— Я ни с кем не поддерживаю здесь приятельских отношений. Не поддерживаю, потому что не хочу. Честно говоря, я никогда не был светским человеком.
— А я и не говорю о светских людях.
— Предположим, вы правы, но разве все это так важно?
— Там видно будет. И может быть, очень скоро. Вы наплодили вокруг себя целую кучу недовольных, которые только и ждут, чтобы броситься в атаку. А сколько таких, кто мог бы нейтрализовать действия ваших противников? Я сказал: «они только и ждут». Это неправда. Они уже взялись за работу. Роман с этой девушкой… Не возражайте, это уже не секрет, как вам казалось… Ваш роман так их раззадорил, что они наверняка не ограничатся рассылкой анонимных писем. Да, да, Горчин, вы всегда и от всех требовали строгого соблюдения моральных принципов и строго спрашивали за малейшее нарушение. Это еще можно было терпеть, покамест вас самого нельзя было ни в чем упрекнуть. А теперь все эти лекции о социалистической морали, которые вы читали по любому поводу, кажутся им фальшивыми и циничными. Да, циничными, потому что, подражая вам, они теперь тоже рассматривают одни голые факты, все остальное их не касается. Так уж устроена жизнь: стоит появиться трещине, как тут же находится железный лом, которым даже каменную глыбу нетрудно сокрушить. Поэтому они и начали с вами партизанскую войну, и, пожалуй, вам ее не выиграть. Во всяком случае, первый раунд вы уже проиграли.
Михал слушал внимательно, он слышал даже то, чего председатель воеводского комитета партийного контроля, его теперешний следователь и судья, из деликатности не захотел выразить словами. Но искренность, с какой Юзаля делился с ним своими впечатлениями, вместо того чтобы обезоружить, расхолодила Михала. Он решил уклониться от дальнейшего разговора, к которому, правда, был подготовлен, но который, как ему казалось, принимал плохой оборот; ему хотелось вооружиться какими-то новыми доводами, укрепиться в своем прежнем упорстве, без чего, как он полагал, их дальнейшая беседа не имела смысла. Он решил не делать ни одного шага навстречу этому спокойному, терпеливому ловцу грешных душ, оставить Юзале его сомнения, в которых тот, конечно, постарается как-то предварительно разобраться сам, чтобы представить Старику как можно более ясную картину ситуации в Злочеве. Ситуации, в какой оказался ставленник Старика, который до сих пор считался лучшим среди первых секретарей уездных комитетов.
— Значит, вы знаете все? — спросил он все-таки, помолчав.
— Все или почти все. Разумеется, все то, что удалось узнать от товарищей, из документов и благодаря изучению вышеупомянутой атмосферы. Остальное… знаете вы. Так что, выходит, оба вместе мы знаем все. — Юзаля выразительно развел руками.

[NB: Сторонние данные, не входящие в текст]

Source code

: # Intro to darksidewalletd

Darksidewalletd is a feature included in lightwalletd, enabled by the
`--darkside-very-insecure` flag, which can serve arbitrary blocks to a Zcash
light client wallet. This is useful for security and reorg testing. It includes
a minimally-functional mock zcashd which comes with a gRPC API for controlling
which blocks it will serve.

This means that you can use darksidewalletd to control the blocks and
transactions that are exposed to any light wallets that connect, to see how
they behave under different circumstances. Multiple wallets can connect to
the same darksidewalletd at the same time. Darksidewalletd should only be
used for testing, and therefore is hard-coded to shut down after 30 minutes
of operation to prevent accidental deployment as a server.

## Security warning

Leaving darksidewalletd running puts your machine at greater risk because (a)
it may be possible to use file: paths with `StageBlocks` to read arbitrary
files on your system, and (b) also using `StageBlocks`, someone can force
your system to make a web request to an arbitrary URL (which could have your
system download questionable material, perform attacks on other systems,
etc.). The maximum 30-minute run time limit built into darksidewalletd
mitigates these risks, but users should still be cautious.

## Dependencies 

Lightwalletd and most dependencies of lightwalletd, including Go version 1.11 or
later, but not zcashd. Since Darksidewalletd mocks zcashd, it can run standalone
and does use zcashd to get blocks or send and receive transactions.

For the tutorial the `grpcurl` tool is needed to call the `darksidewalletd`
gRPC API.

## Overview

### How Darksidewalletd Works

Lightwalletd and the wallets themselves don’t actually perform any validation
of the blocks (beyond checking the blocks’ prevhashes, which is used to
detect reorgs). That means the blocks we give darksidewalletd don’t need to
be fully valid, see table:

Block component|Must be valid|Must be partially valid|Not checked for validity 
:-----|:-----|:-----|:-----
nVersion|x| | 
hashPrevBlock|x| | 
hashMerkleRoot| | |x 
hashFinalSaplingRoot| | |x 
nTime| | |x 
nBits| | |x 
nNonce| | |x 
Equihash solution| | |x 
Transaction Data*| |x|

— Оставьте, пожалуйста, насмешки. А знаете ли вы также и то, что я подал в суд заявление о разводе?
— Знаю. И что это изменит?
— Вы считаете, что это ничего не меняет?
— Да, — кивнул Юзаля, подумав.
— Надеюсь, что Старик оценит это иначе.
— Старику здесь нечего оценивать. Для этого он прислал сюда меня, и это вы должны понять прежде всего. Только, пожалуйста, поймите меня правильно. Просто я не люблю прятаться за чьей-то спиной. Партия наделила меня большой ответственностью, и я не намерен уклоняться от нее или перекладывать ее на чьи-либо плечи, даже если это такой человек, как наш Старик.
— Да оставьте же, — прервал его Михал, в голосе которого слышалась крайняя усталость.
— Это-то проще всего… Может быть, еще выпьем? Без водки мы, пожалуй, тут не разберемся. Ну, смелее. Это не яд, как пишут в газетах.
— Тут и с водкой не много навоюешь, — угрюмо заметил Михал. — Я прожил со своей женой почти четырнадцать лет, и она не дала мне того, что сумела дать эта женщина за несколько месяцев. Поэтому я протестовал, когда вы назвали наши отношения романом. Я думаю об этом беспрерывно. Ведь я человек, а не кукла, которую можно вертеть во все стороны… Вы не представляете, что это за женщина.
Его вдруг охватил панический страх при мысли, что он потерпел поражение, Михал испытал такую боль, как будто его укололи в открытую рану. «Женщина, ради которой я, не колеблясь, поставил на карту все… А теперь, когда мне так трудно, ее нет рядом со мной, и нет у меня никакой уверенности, что она вернется и что нам удастся вернуть то, что было таким прекрасным, другим, чем все, что было прежде».